I’m almost relieved.

Tuesday, August 25, 2020

June Gloom.

The pandemic affects us in the oddest and most unpredictable of ways. Productive life as I knew it has been suspended until God knows when. I hate doing anything, yet do my best to stay upbeat and doing something for the greater good, even if that means getting my teeth brushed, or taking my medication.

June Gloom is a saying around here, as June is typically grey and foggy - the nice months are September and October.

This June was particularly gloomy. No work, no music except for online (which is just so, so weird). Being at home all the time because that's the only place we can be!

Then, my husband's anxiety went through the roof, brought on by a friend's phone call, reminiscing of the Hacker Days. And my life fell apart.

He came to me, looking for reassurance that he only really hacked two sites, and didn't do anything with the data, and that he wasn't going to be caught by the police. I reassured him, and I went "well, what about THE ONE..." You know, the one that you gave me as a reason you were contacting women and prostitutes, doing research?

Yeah, that one.

"So you only said two.. which implies that the other one was a lie then?"

"Yeah."

Which, interestingly enough, when I asked him about showing me proof of what he was doing (to substantiate all these calls to prostitutes and other women) he got angry and said he had deleted it all. And I think around March or April, I had finally come to my own realization that he lied, and that I have to consider all the good work on himself that he has done in the last two years, and base our relationship on that.

And then he admitted the lie. And my head felt like it was going to blow up and I couldn't breathe. I went about my day, steely and numb.

After the gaslighting, the lies, the blaming me for being so angry about ABSOLUTELY NOTHING, saying how I had anger issues (that I ultimately went to counselling over for three god damned years), and screaming at me that I just had to trust him that he wouldn't call or text other women to do the things I wanted to do with him.  The denial that he didn't call or text, and then seeing pages upon pages of the cell records, and being screamed at for looking.

Oh, and my favorite - the crowning glory on our troubled times - when he set me up to fail by putting prostitute's numbers in his cell address book, telling me not to look at his phone, and then telling me he did it because he knew I couldn't resist looking.

Yes, June was particularly gloomy.

I need to call my counsellor to talk.
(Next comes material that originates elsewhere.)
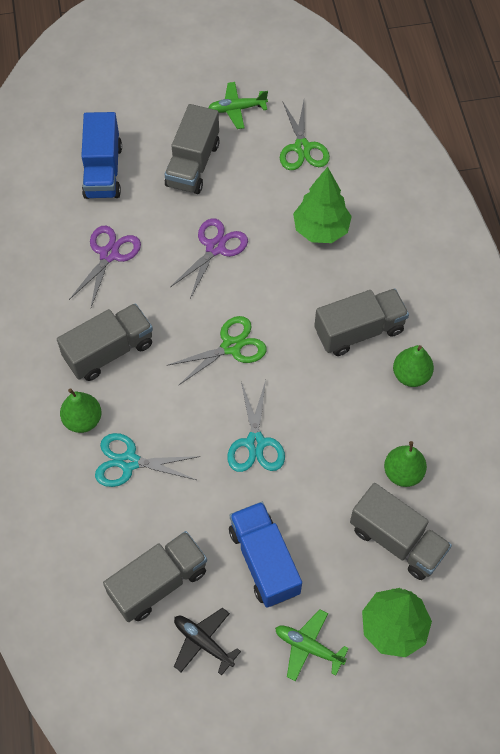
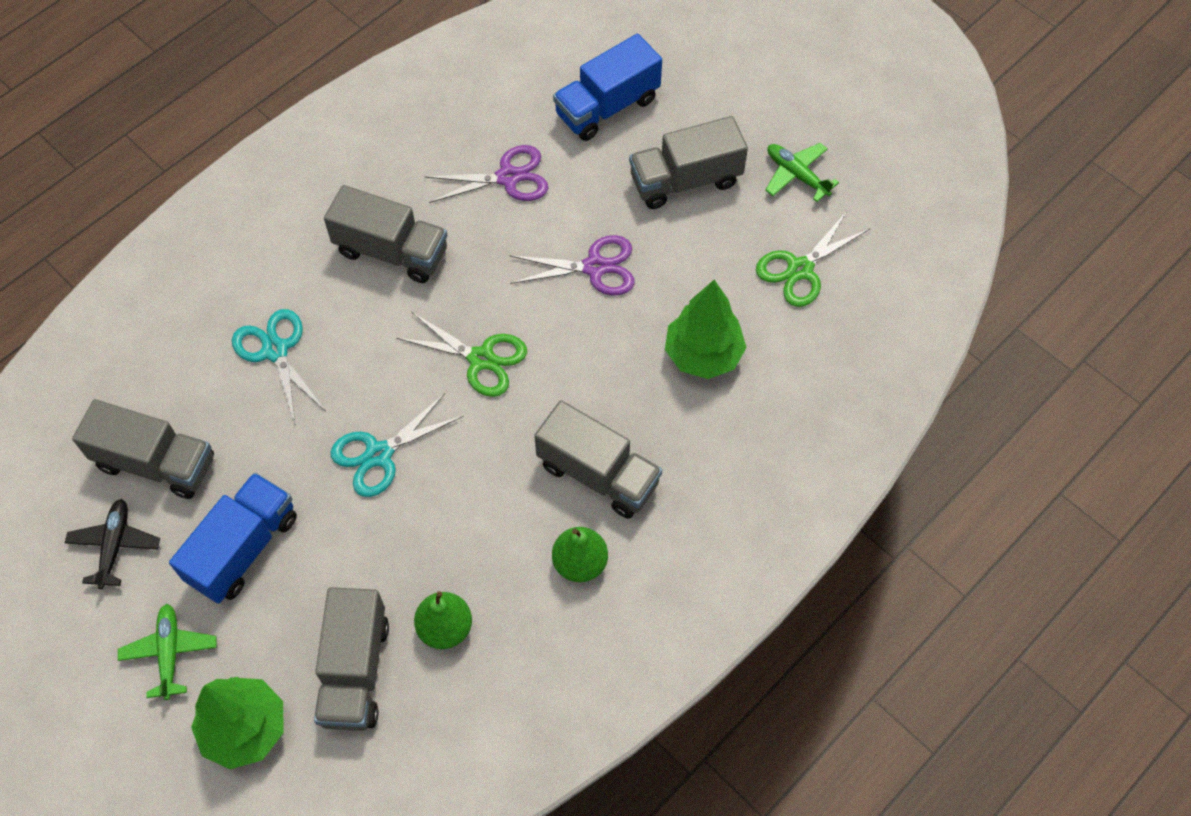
camera: 55 degrees right, 0 degrees up
green pear [60,388,102,433] -> none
Of course, it would be nice to talk in private over all this, but yeah, everyone is home.

I mean, how does one handle this? Finally "come to terms" with the past, or so I was let on the past was, and then - boom.  The truth I ultimately surmised, but didn't hear, and was not "his truth" until his paranoia got the best of him, was now "The Real Truth".

I somehow felt better, knowing that I was right all along about what he had been doing, and covering up, and lying about, and making me feel like I was in the wrong about. A big weight had been lifted off my chest, because he FINALLY told me. And then, he clammed up.. won't talk about it because "it was the drugs". Well, the drugs didn't pick up a phone. They didn't make him not think about me, or us, or everything that I and we have done to build something for us together.

How dare I not trust him.

How dare I want him to actually own up to his actions.

How dare I be angry because he strayed from us.

I don't know how to move forward. It's not like he actually came to me for my sake, or for our sake - self-justification and self-preservation only.